And you thought I was joking…

Ha. You thought this was an exercise in strategic trolling. Think again; the French Navy’s helicopter carrier Jeanne d’Arc pulled into New York on the 28th for a port call, and to deliver a consignment of books for schools in New Orleans. (French ones, naturally.) Meanwhile, Rudy Giuliani’s primary campaign took a misstep when he badly misjudged his core constituency

«Un sondage montre que 67 % des Américains pensent que le pays est sur la mauvaise voie…», annonce Rudolph Giuliani à une centaine de supporteurs réunis dans un petit restaurant de Hampton, dans le New Hampshire. Costume noir rayé, cravate rouge, l’ex-maire de New York en campagne pour la Maison Blanche balaie d’un regard contrarié la foule trop éparse. «Connaissez-vous un autre pays qui soit plus mal en point que ça ?» «La France !» lance un militant arborant un macaron «Rudy for president», aussitôt approuvé par l’assistance. «Pas du tout !» bondit Giuliani. «Nicolas Sarkozy a écrit un livre excellent sur son programme, qu’il met en œuvre en ce moment», rétorque-t-il à son auditoire un peu confondu.

I’m not sure which is funnier – Giuliani trying to push France as an example to his war-crazed freedom fries base (this is the guy who hired Dan Senor and Norman Podhoretz, mark) or the notion that Sarko is still new, revolutionary or exciting.

[Dataset records]
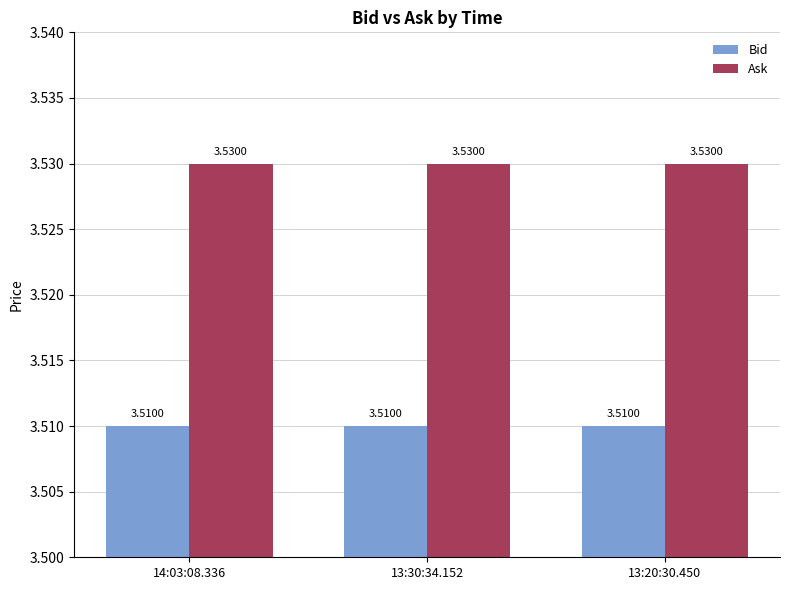

What is the sum of the Ask values at 13:20:30.450 and 13:30:34.152?

7.1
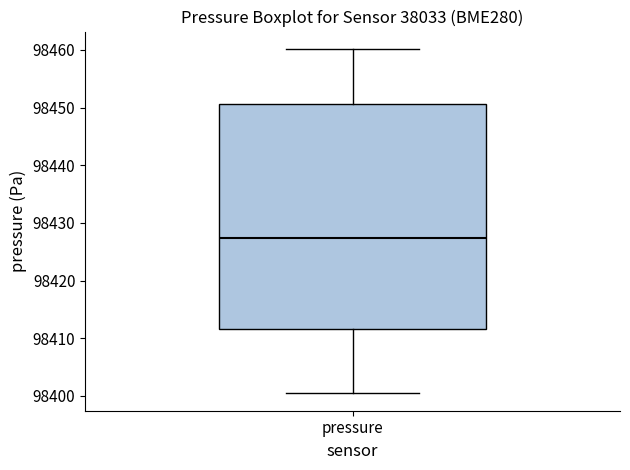

Transcribe this box plot: give where the median line is, the range the box spans, and where the two whiskers end, as read against the y-axis. The values are not printed on the chart, so give them approximately, as read against the axis.

median 98427, box 98412 to 98451, whiskers 98400 to 98460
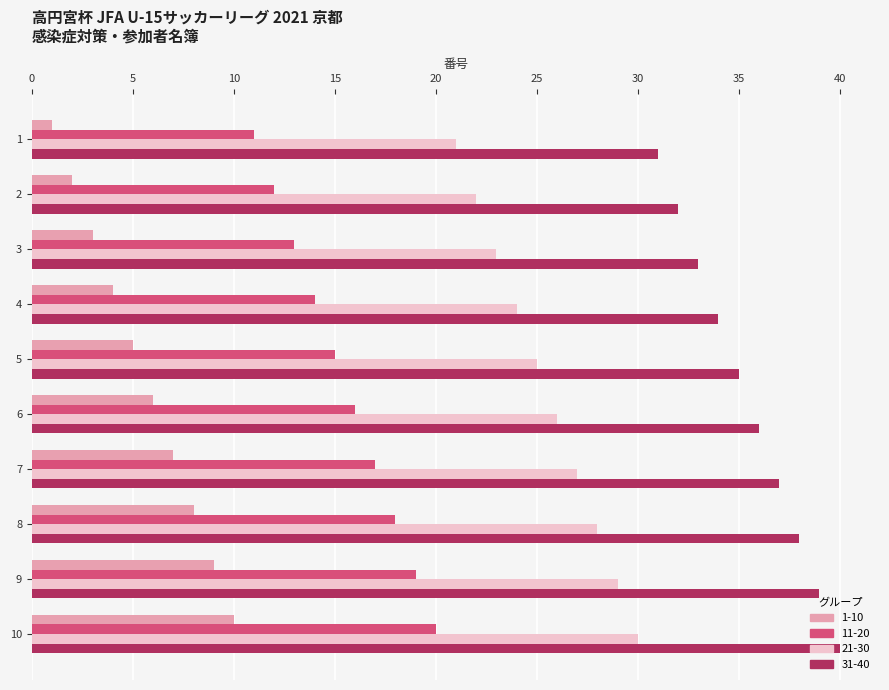

Rank the series by their average value, from lowest to highest.

1-10, 11-20, 21-30, 31-40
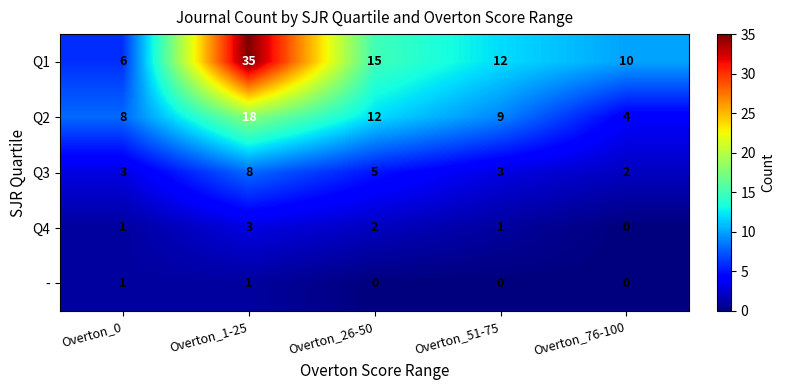

What is the total value across all series at Overton_51-75?

25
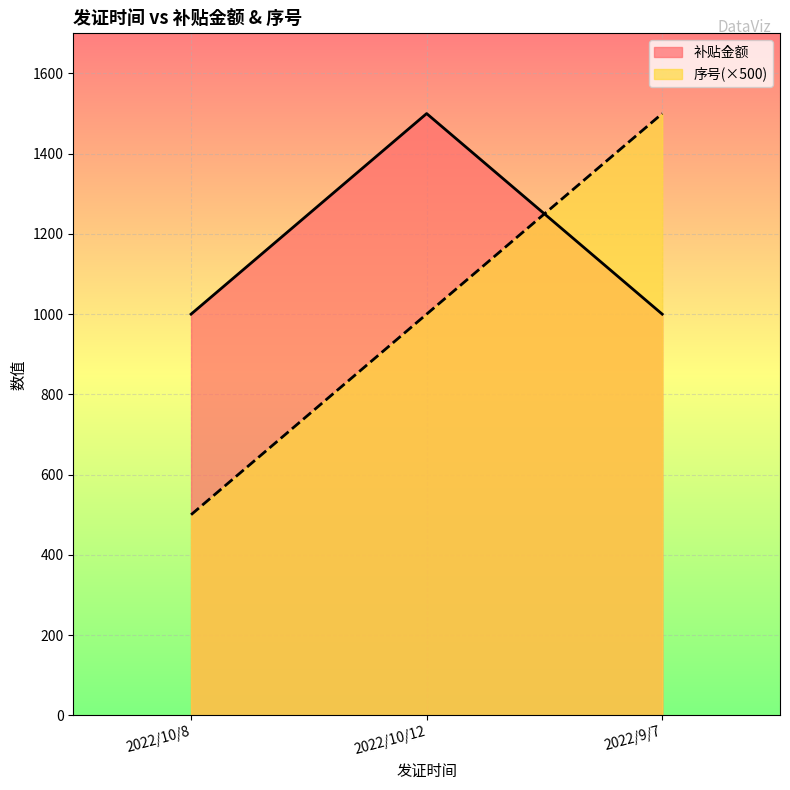

At how many categories does at least one series exceed 823?

3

Assigned task
Please answer these questions about the post on Giuliani and France:
1. What is the name of the French Navy helicopter carrier that came into New York?
2. The books it delivered were for schools in which city?
3. Whose book did Giuliani praise to his supporters?

Response
1. Jeanne d'Arc
2. New Orleans
3. Nicolas Sarkozy's